É interessante destacar que em qualquer relacionamento humano as pessoas
tendem a se comportar da maneira como as vemos. Identificar pequenas virtudes é
uma forma de desenvolve-las. Estar sempre a apontar mazelas e imperfeições é
simplesmente exacerbá-las …

Sem tolerância é impossivel manter o próprio equilíbrio ou realizar um
trabalho profícuo no campo do Bem, porquanto, na medida em que nos detemos no
mal que vemos nos outros passamos a assimilá-lo.

A obra de Kardec é profundamente marcada pela tolerância, inclusive em
questões religiosas, advindo daí sua recomendação para que os espíritas não se
preocupem em fazer proselitismo. E revela seu comportamento, em face dos ataques
e critícas:

Quando me sobrevinha uma decepção ou contrariedade qualquer, eu me
elevava pelo pensamento acima da Humanidade, e me colocava antecipadamente na
região dos Espíritos; desse modo, desse ponto culminante, as misérias da vida
deslizavam sobre mim sem me atingirem. Tão habitual se me tornara esse modo de
proceder que os gritos dos maus jamais me atingiram.

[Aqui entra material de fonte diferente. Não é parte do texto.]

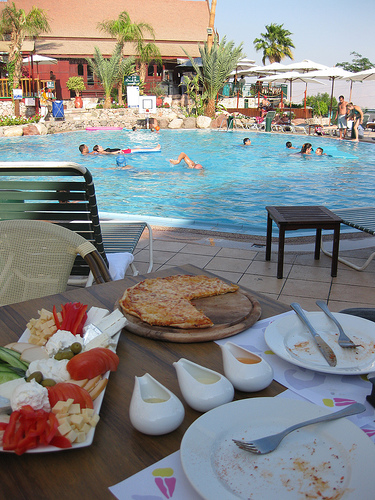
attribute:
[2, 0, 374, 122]
resort — tropical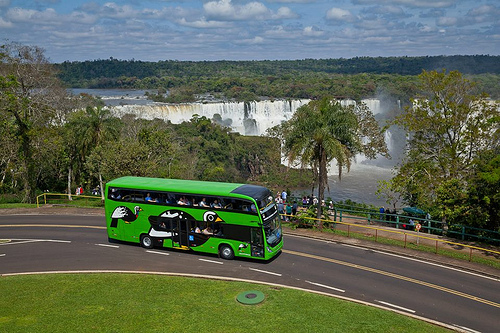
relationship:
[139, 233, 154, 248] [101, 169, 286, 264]
wheel of bus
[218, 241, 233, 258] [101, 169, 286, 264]
wheel of bus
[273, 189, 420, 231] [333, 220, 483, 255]
people at sidewalk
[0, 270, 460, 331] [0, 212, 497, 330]
grass at street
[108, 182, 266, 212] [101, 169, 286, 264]
windows on bus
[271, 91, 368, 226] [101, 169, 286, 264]
tree behind bus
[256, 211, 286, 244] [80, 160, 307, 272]
window of bus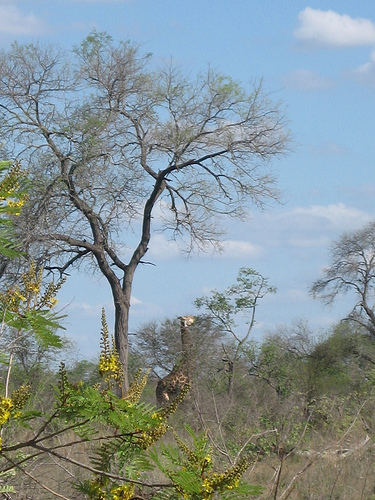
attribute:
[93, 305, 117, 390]
flowers — golden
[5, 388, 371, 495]
bushes — branched, dead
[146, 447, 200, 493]
leaf — green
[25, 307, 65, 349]
leaf — green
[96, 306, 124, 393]
flower — yellow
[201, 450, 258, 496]
flower — yellow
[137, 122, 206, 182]
branch — OF A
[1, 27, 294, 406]
tree — tall, sparsly leafed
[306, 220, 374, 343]
tree — tall, sparsly leafed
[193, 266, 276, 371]
tree — tall, sparsly leafed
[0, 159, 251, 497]
tree — tall, sparsly leafed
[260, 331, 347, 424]
tree — tall, sparsly leafed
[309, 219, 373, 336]
tree — bare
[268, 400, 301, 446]
grass — brown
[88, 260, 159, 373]
trunk — thin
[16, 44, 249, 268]
tree — bare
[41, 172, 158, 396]
tree — HAS A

Ante as responsabilidades resultantes do conhecimento da Doutrina Espírita,
que nos convida a superar a temática de vulgaridade e imediatismo que
caracteriza o comportamento humano, em larga maioria, a máxima vivida por Kardec
apresenta-se como roteiro abençoado de uma ação espírita consciente, capaz de
esclarecer e edificar os corações, com a força irresistível do exemplo.